Inclusão ou transgressão? – A autonomia expansiva da Cultura, para Martinez, não teria sido possível sem o MinC. “Com uma institucionalidade própria, em interface com os diversos agentes, foi possível gerar ao longo dos anos novas distinções, novas tensões, uma expansão fenomenológica para a Cultura, implicando em outros jeitos de ver, pensar e agir: Cultura como um bom negócio para patrocinadores, como áreas a serem incentivadas com mecanismos de incentivo fiscal, Cultura como cidadania e diversidade, como redes, como economia, como participação social, como inovação”, completa.
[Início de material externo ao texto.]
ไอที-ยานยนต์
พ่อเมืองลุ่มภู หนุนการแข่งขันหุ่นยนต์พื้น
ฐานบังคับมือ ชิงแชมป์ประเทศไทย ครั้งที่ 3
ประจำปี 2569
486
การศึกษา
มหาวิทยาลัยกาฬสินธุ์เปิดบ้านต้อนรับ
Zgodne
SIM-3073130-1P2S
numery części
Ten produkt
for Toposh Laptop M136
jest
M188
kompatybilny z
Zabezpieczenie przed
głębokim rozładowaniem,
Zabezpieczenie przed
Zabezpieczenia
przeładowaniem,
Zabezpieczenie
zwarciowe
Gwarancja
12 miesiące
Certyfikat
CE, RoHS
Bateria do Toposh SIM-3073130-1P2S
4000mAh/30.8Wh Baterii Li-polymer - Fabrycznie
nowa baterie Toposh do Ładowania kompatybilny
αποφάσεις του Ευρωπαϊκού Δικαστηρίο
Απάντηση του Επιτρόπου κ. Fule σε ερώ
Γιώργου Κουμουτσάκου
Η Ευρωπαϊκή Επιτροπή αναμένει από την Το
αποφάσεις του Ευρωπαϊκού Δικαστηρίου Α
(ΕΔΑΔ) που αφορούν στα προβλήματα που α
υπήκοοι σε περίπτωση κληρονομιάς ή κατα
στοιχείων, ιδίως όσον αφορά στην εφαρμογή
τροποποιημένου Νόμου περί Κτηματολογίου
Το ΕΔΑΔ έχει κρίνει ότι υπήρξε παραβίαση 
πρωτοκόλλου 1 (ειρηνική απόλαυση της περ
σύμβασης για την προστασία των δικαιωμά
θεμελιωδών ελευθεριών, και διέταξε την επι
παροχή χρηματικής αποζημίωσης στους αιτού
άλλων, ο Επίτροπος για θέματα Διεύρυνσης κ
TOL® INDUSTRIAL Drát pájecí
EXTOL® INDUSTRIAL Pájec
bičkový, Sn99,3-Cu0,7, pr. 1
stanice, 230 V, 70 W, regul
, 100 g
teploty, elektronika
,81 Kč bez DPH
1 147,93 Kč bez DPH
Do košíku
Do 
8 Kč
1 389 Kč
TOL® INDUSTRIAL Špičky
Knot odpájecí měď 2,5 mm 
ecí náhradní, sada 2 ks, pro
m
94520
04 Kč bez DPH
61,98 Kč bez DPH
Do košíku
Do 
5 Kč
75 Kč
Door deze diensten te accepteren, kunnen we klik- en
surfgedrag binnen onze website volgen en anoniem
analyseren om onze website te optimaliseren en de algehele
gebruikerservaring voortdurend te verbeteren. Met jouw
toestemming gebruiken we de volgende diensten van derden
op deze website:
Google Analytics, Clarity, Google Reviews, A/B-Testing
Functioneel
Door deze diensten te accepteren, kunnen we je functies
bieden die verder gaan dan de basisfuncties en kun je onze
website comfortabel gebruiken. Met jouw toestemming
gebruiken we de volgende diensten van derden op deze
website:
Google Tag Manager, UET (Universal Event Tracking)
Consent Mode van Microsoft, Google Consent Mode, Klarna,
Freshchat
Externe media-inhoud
Em tempos em que muitos profissionais do setor gastam mais tempo discutindo formulários de editais, a grande questão, para Marta Porto, talvez seja justamente como a Cultura pode contribuir para o aprofundamento de uma democracia não violenta e uma ética de convivência para uso qualificado do recurso público. Nesse sentido, ela cita o exemplo da Colômbia, onde o Ministério da Cultura teve papel importante no redesenho da política e no enfrentamento da guerra ao narcotráfico.
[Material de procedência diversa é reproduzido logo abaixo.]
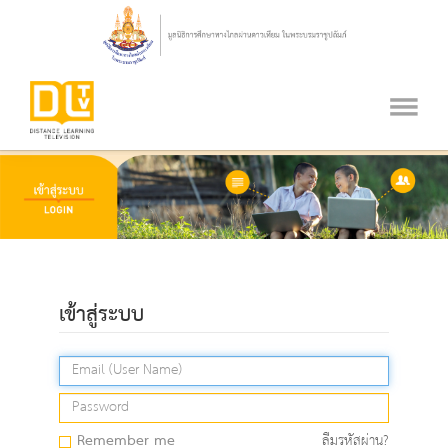
เข้าสู่ระบบ
Remember me
ลืมรหัสผ่าน?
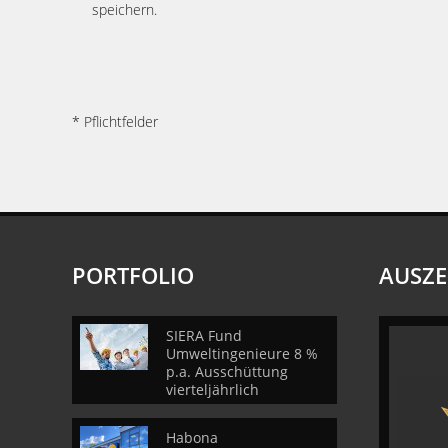
speichern.
* Pflichtfelder
PORTFOLIO
AUSZ
SIERA Fund
Umweltingenieure 8 %
p.a. Ausschüttung
vierteljährlich
Habona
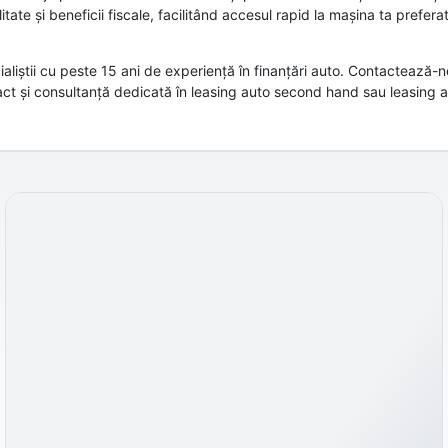
itate și beneficii fiscale, facilitând accesul rapid la mașina ta preferat
liștii cu peste 15 ani de experiență în finanțări auto. Contactează-n
act și consultanță dedicată în leasing auto second hand sau leasing a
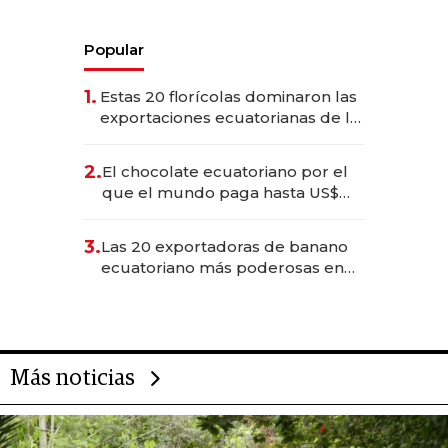
Popular
1.
Estas 20 florícolas dominaron las
exportaciones ecuatorianas de la
industria en 2025
2.
El chocolate ecuatoriano por el
que el mundo paga hasta US$
490 por barra
3.
Las 20 exportadoras de banano
ecuatoriano más poderosas en
2025
Más noticias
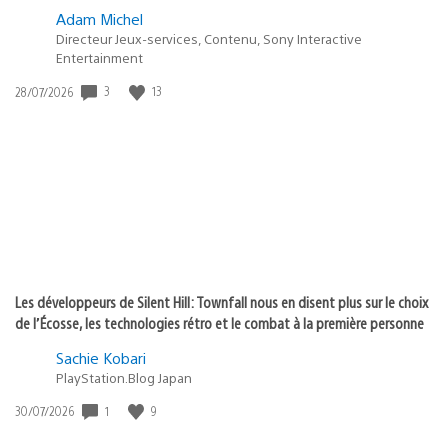
Adam Michel
Directeur Jeux-services, Contenu, Sony Interactive
Entertainment
3
13
Date
28/07/2026
de
publication
:
Les développeurs de Silent Hill: Townfall nous en disent plus sur le choix
de l’Écosse, les technologies rétro et le combat à la première personne
Sachie Kobari
PlayStation.Blog Japan
1
9
Date
30/07/2026
de
publication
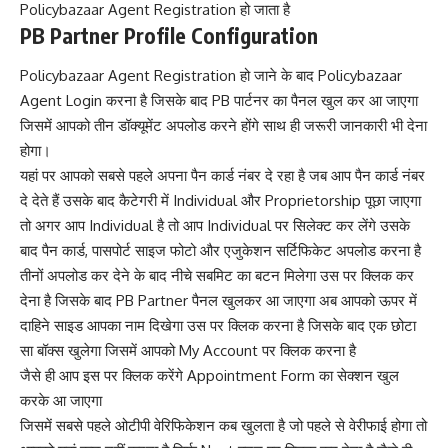
Policybazaar Agent Registration हो जाता है
PB Partner Profile Configuration
Policybazaar Agent Registration हो जाने के बाद Policybazaar
Agent Login करना है जिसके बाद PB पार्टनर का पैनल खुल कर आ जाएगा
जिसमें आपको तीन डॉक्यूमेंट अपलोड करने होंगे साथ ही जरूरी जानकारी भी देना
होगा।
यहां पर आपको सबसे पहले अपना पैन कार्ड नंबर दे रहा है जब आप पैन कार्ड नंबर
दे देते हैं उसके बाद कैटेगरी में Individual और Proprietorship पूछा जाएगा
तो अगर आप Individual है तो आप Individual पर सिलेक्ट कर लेंगे उसके
बाद पैन कार्ड, पासपोर्ट साइज फोटो और एजुकेशन सर्टिफिकेट अपलोड करना है
तीनों अपलोड कर देने के बाद नीचे सबमिट का बटन मिलेगा उस पर क्लिक कर
देना है जिसके बाद PB Partner पैनल खुलकर आ जाएगा अब आपको ऊपर में
दाहिने साइड आपका नाम दिखेगा उस पर क्लिक करना है जिसके बाद एक छोटा
सा बॉक्स खुलेगा जिसमें आपको My Account पर क्लिक करना है
जैसे ही आप इस पर क्लिक करेंगे Appointment Form का सेक्शन खुल
करके आ जाएगा
जिसमें सबसे पहले ओटीपी वेरिफिकेशन कब खुलता है जो पहले से वेरीफाई होगा तो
“O que qualifica o debate é discutir a qualidade da democracia que a gente vive, a cultura da convivência que se engendrou a partir dessa democracia. Vemos o exemplo colombiano e vemos o quanto nosso Ministério da Cultura – e aí incluo nós gestores, produtores, artistas e pensadores do campo – se afastou de uma discussão mais qualificada sobre o que acontece com a sociedade brasileira, de que maneira a gente se relaciona com os direitos humanos”, aponta Marta. E destaca: pensar em ter um ministério significa pensar o país, e não um público-alvo.

Para Martinez, a maior perda caso o Ministério da Cultura deixasse de existir seria fracassar na realização do sonho de ter a Cultura como centralidade em um projeto de país para o Terceiro Milênio. “Como território de enfrentamento das desigualdades, de transformação do modelo econômico, da produção de uma sociedade dialógica e não-violenta, com outra mentalidade. Perder o MinC é antes de tudo perder entusiasmo, perder energia vital.”
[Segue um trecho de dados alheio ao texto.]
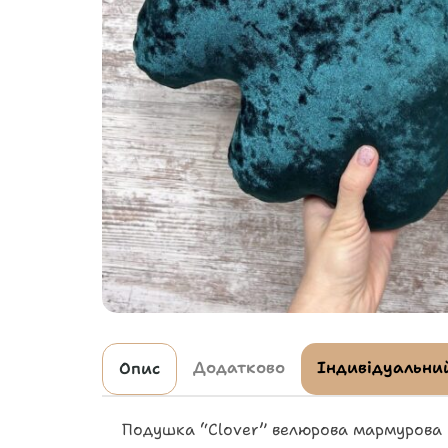
Додатково
Індивідуальний
Опис
Подушка “Clover” велюрова мармурова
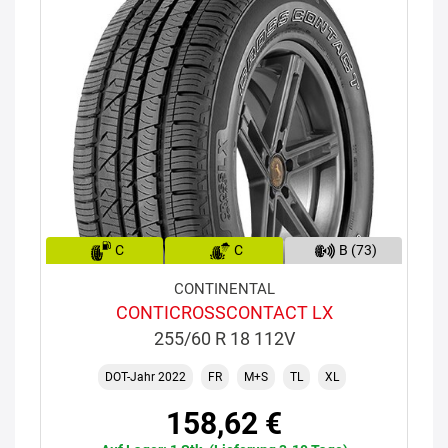
C
C
B (73)
CONTINENTAL
CONTICROSSCONTACT LX
255/60 R 18 112V
DOT-Jahr 2022
FR
M+S
TL
XL
158,62 €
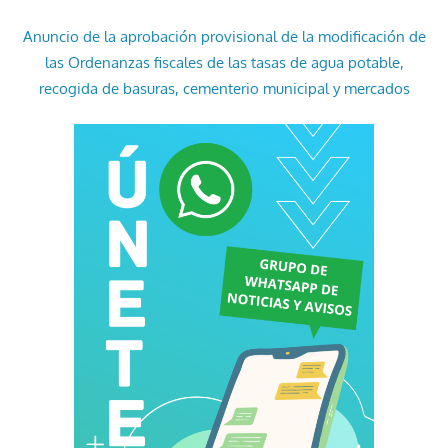
Anuncio de la aprobación provisional de la modificación de
las Ordenanzas fiscales de las tasas de agua potable,
recogida de basuras, cementerio municipal y mercados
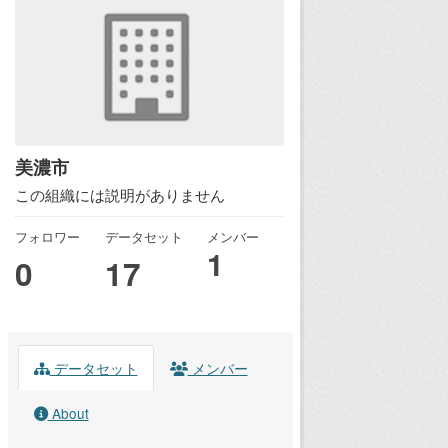
美濃市
この組織には説明がありません
フォロワー
データセット
メンバー
1
0
17
データセット
メンバー
About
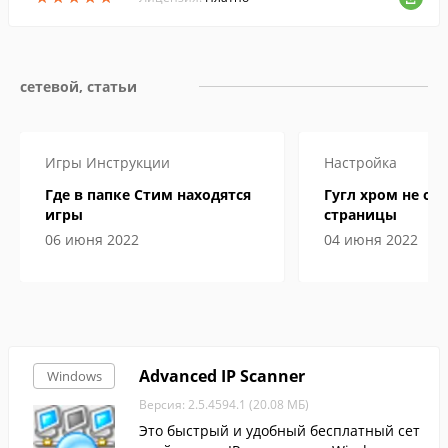
бочего времени.
сетевой, статьи
Игры
Инструкции
Настройка
Где в папке Стим находятся
Гугл хром не от
игры
страницы
06 июня 2022
04 июня 2022
Advanced IP Scanner
Windows
Версия: 2.5.4594.1 (20.08 МБ)
Это быстрый и удобный бесплатный сет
Mas esse enfrentamento precisaria de fato acontecer, já que segundo Marta, mesmo o discurso que lembra uma justiça social, de inovação, pode ser excepcionalmente conservador, porque guarda inúmeros preconceitos. “Como aqueles de movimentos socioculturais, sempre vinculando a periferia com algum projeto de redenção social. Cultura é cultura, arte é arte, e ela é muito mais transgressora do que inclusiva. Ela é muito mais reflexiva e crítica do que se submeter à lógica de qualquer política que existe num determinado momento. Quando perdemos esse potencial de transgressão à norma, de reinvenção, essa adrenalina que nos faz repensar um modelo de desenvolvimento que queremos ou não, temos muito pouco a dizer.”

**Procuramos o Ministério do Planejamento para esclarecimento da notícia e recebemos a seguinte nota em resposta: “Sobre o tema, o Ministério do Planejamento, Orçamento e Gestão (MP) informa que os cenários para a elaboração da proposta de redução de ministérios ainda não foram concluídos e que informações em off atribuídas à Pasta não têm nenhuma legitimidade e devem ser desconsideradas. Até o final de setembro, o MP encaminhará suas sugestões à Presidenta da República, conforme calendário divulgado pelo ministro Nelson Barbosa.” 

Mônica Herculano

Jornalista, foi diretora de conteúdo e editora do Cultura e Mercado de 2011 a 2016.